Kita mengenal Nabi Ibrahim sebagai “Abul Anbiya”. Karena padanya bertemu nasab para nabi, baik nabi dari bani Ismail maupun bani Israil. Diluar itu, sebenarnya tidak berlebihan juga jika kita menyematkan gelar sebagai “Bapak Masjid” kepada nabi Ibrahim. Pasalnya, beliau memang memiliki peran besar terhadap masjid. Sebuah peran yang sudah selayaknya kita teruskan. Apa peran beliau terhadap masjid?
Pertama, Mendirikan Masjid
Al Qur’an menegaskan bahwa rumah ibadah yang pertama kali didirikan adalah Baitullah, di Makkah. Keterangan tersebut sekaligus membantah klaim kaum Yahudi yang mengklaim bahwa rumah ibadah yang pertama kali dibangun adalah Baitul Maqdis, di Palestina. Termasuk ranah perbedaan lain adalah tentang putra Ibrahim yang disembelih, Al Qur’an menyebut nama Ismail sedang Bible menyebut nama Ishaq.

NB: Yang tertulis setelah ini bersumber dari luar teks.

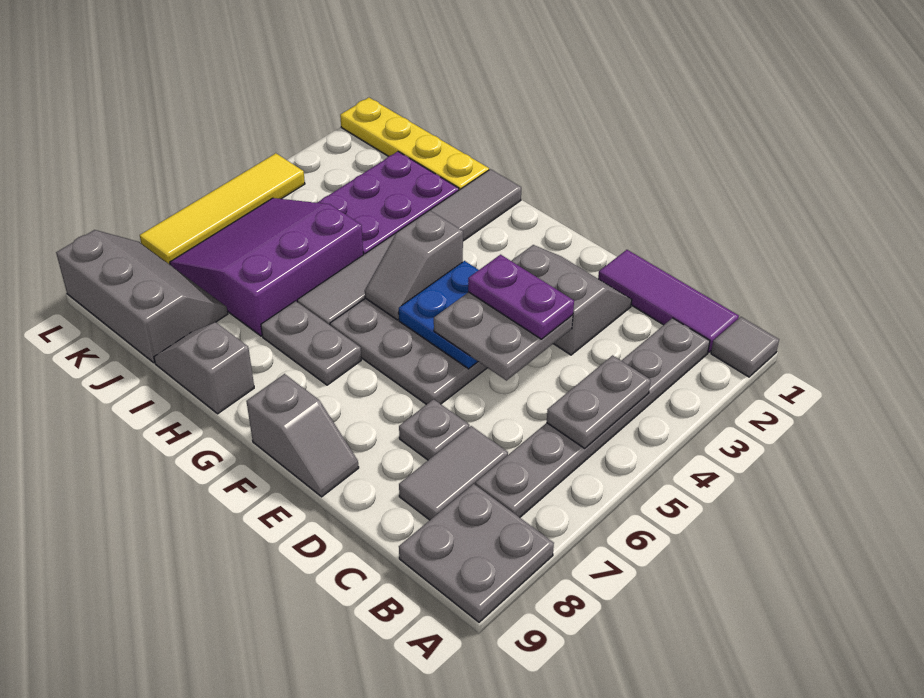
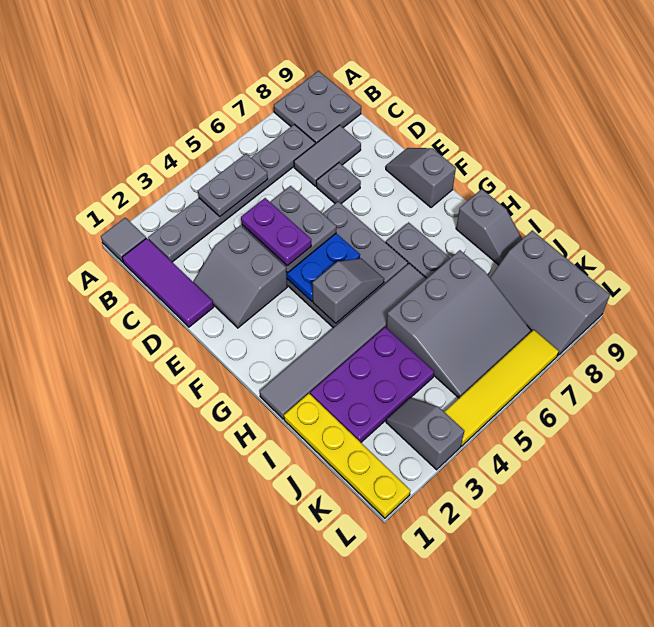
purple 3x3 slope [170,198,363,336] -> grey 3x3 slope [386,250,531,398]
none -> grey 1x2 slope [386,398,464,470]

Selain itu, posisi kapal Nabi Nuh juga agak berbeda, dimana Al Qur’an menyebut digunung Judi, sedang Bible menyebut di Ararat. Hal – hal seperti ini mudah untuk dipahami jika kita mau belajar Kristologi.
Nabi Ibrahim dan Nabi Ismail mendirikan Baitullah “Al qawaa’ida minal bait”. Berselang waktu 40 tahun kemudian, Nabi Ishaq mendirikan Baitul Maqdis. Nabi Sulaiman merenovasi Baitul Maqdis dari kerusakan, sedangkan yang merenovasi Baitullah pasca banjir adalah Nabi Muhammad. Masjid pertama yang didirikan oleh Nabi Muhammad adalah Masjid Quba. Selanjutnya setelah tiba di Madinah, bersama dengan kaum muslimin mendirikan Masjid Nabawi. Perilaku para nabi tersebut diteruskan oleh orang – orang shaleh, termasuk Walisanga di tanah Jawa yang mendirikan Masjid Agung Demak.
Sebagai kafilah penerus dakwah para nabi, sudah selayaknya pula kita mengikuti pola mereka. Dimana ada satu komunitas kaum muslimin, selayaknya disana ada bangunan masjid. Jangan sampai ada kampung, kompleks perumahan atau gerumbul desa yang tidak memiliki Masjid. Di Indonesia bagian tengah dan barat, proses pendirian masjid terhitung relatif mudah. Namun tidak demikian halnya dengan Indonesia bagian timur. Karena itu sudah selayaknya kita saling ta’awun agar masjid bisa hadir diseluruh pelosok negeri. Karena rasulullah bersabda “Ahabbul bilaadi ilallaah, masaajiduha”.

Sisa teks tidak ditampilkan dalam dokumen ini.